Her boss was pushing her to publish, but what was she to do with the iffy images?

Vera's instinct was to leave out the electron micrograph experiments altogether and come up with a different way of examining the morphology problem, perhaps one on the basis of another sort of imaging technique. After all, the other two techniques showed a rock-solid result, so it was possible that the electron microscopy (EM) wasn't revealing the postulated structures more often simply for technical reasons. If she actually showed the duff pictures, it would undermine her hypothesis.

But Vera's boss was firmly convinced that, because some of the images looked good, only the ones that didn't were failing for technical reasons. In other words, there was no reason not to display a few nice ones as a representative figure.

‘Representative.’ Now there's an adjective that scientists have imbued with an entirely different meaning than the Oxford English Dictionary ever intended.

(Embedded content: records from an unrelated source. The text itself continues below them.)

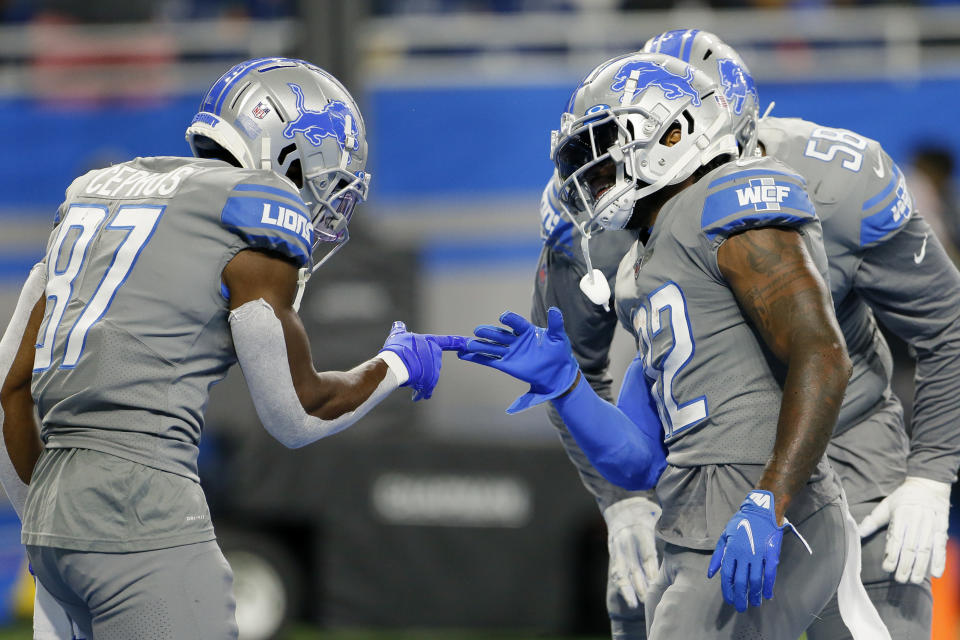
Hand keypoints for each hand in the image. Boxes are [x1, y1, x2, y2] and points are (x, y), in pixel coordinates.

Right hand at [379, 321, 466, 400]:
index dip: (462, 342)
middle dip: (422, 368)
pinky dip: (421, 393)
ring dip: (419, 382)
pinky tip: (416, 396)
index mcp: (431, 342)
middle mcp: (436, 355)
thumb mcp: (398, 336)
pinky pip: (426, 390)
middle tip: (409, 368)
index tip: (470, 344)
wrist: (395, 364)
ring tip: (408, 381)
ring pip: (428, 378)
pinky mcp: (430, 382)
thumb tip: (398, 324)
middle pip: (432, 364)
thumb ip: (400, 330)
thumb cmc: (396, 347)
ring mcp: (434, 369)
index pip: (451, 341)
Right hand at [458, 307, 579, 413]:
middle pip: (499, 334)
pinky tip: (464, 355)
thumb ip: (556, 324)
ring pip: (492, 347)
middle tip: (478, 330)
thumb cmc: (559, 353)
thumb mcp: (559, 337)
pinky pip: (489, 360)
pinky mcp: (506, 365)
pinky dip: (476, 358)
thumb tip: (554, 309)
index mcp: (527, 331)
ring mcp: (510, 352)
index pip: (516, 323)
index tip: (503, 317)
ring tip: (467, 344)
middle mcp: (516, 340)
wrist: (558, 373)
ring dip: (479, 345)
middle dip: (488, 332)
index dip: (510, 319)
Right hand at [603, 496, 661, 607]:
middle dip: (640, 584)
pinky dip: (623, 587)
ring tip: (635, 604)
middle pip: (633, 566)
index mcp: (640, 531)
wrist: (624, 506)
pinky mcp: (613, 554)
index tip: (657, 584)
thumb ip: (671, 533)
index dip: (652, 571)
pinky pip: (617, 573)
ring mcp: (618, 548)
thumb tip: (692, 546)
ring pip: (621, 571)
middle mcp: (627, 541)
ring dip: (628, 589)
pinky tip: (630, 600)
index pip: (647, 554)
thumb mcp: (659, 519)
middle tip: (649, 599)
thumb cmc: (648, 515)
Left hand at [708, 490, 808, 611]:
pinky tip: (767, 595)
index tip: (730, 600)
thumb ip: (718, 556)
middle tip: (741, 607)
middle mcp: (743, 554)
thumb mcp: (725, 536)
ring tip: (754, 603)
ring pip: (755, 580)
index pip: (727, 576)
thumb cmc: (741, 524)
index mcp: (731, 550)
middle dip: (740, 597)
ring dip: (754, 595)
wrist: (761, 512)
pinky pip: (770, 574)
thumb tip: (710, 574)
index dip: (728, 590)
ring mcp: (758, 555)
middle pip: (740, 582)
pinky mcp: (771, 554)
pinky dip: (768, 586)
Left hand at [857, 476, 951, 583]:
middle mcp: (916, 521)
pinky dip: (940, 560)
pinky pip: (941, 547)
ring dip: (920, 567)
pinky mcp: (942, 529)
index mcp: (901, 515)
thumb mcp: (886, 505)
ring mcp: (930, 526)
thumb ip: (873, 520)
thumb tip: (858, 532)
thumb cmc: (903, 498)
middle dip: (905, 565)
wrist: (928, 486)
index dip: (892, 554)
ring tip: (914, 580)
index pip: (896, 538)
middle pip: (911, 547)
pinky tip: (935, 573)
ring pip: (925, 549)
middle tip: (899, 579)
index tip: (887, 567)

When a researcher says an image is ‘representative’, she almost always means “the best one I could find after spending hours straining down the microscope emitting nastier swearwords than a sailor on shore leave.”

Now, I see nothing wrong with displaying my prettiest blot for public consumption, provided that the overall message of the ones that didn't make the cut is consistent. I've even noticed a fad, in recent years, for embracing ugly blots in all of their glory: spots, smudges, crooked lanes, the works. But images – or anything showing the results from an individual cell – are in a different category. Of course, no referee is going to expect a black-and-white result. But an author can come clean about the inevitable grey areas by quantifying the percentage of the experiment showing the positive result, and then showing a few nice pictures to illustrate the best-case scenario. Obviously in Vera's case, it was indeed tricky: if the graph were to say 50% of the structures are iffy, the referees would understandably question the conclusions of the experiment and, possibly, the entire theory. But if Vera were to follow her boss's advice and left the graph out in favor of the best image while, at the same time, downplaying the sporadic nature of the structures she was claiming in the results section, it would be dangerously misleading.

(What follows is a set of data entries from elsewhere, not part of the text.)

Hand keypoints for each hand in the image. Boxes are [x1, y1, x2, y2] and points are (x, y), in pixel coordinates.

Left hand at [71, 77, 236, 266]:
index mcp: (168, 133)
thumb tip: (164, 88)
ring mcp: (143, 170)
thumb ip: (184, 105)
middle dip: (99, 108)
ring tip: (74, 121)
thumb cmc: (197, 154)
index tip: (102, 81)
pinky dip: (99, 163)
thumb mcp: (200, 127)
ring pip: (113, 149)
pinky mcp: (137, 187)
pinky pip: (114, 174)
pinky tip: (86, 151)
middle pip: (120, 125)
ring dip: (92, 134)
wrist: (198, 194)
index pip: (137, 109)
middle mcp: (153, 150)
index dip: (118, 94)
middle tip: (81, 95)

And what of the third alternative – pretending the entire problematic EM expedition had never happened in the first place?

As Golgi Gal pointed out to Vera yesterday in the coffee room, there are a million experiments that a scientist does not attempt. If Vera had never embarked on the EM in the first place, she'd never know that its results aren't entirely consistent. So what was the harm in just leaving it out of the paper altogether?

This is a concept I've been grappling with myself recently. We all joke about doing ‘one experiment too many.’ If you bend over backwards to prove a theory multiple different ways, it's almost inevitable that you'll hit a snag. The problem is, though, that whereas an experiment you've never tried can't hurt you, equally, you can't undo a discouraging result once you've generated it. To pretend it never happened is, in its own way, a little bit fraudulent.

But Golgi Gal says we have to be realistic: nothing works one hundred percent of the time, and researchers the world over think nothing of abandoning an experimental tack that just isn't bearing fruit. Provided all the other lines of evidence support your theory, you shouldn't feel the need to beat your head against the wall. And you certainly shouldn't show damning evidence of it in your paper.

I confess that I'm still not certain what is the best way forward. I'm sure Vera's boss is wrong to only want to show the pretty pictures and imply they are universally applicable. But I can't decide: should I advise Vera to show the suboptimal results, or leave the experiment out and try something else?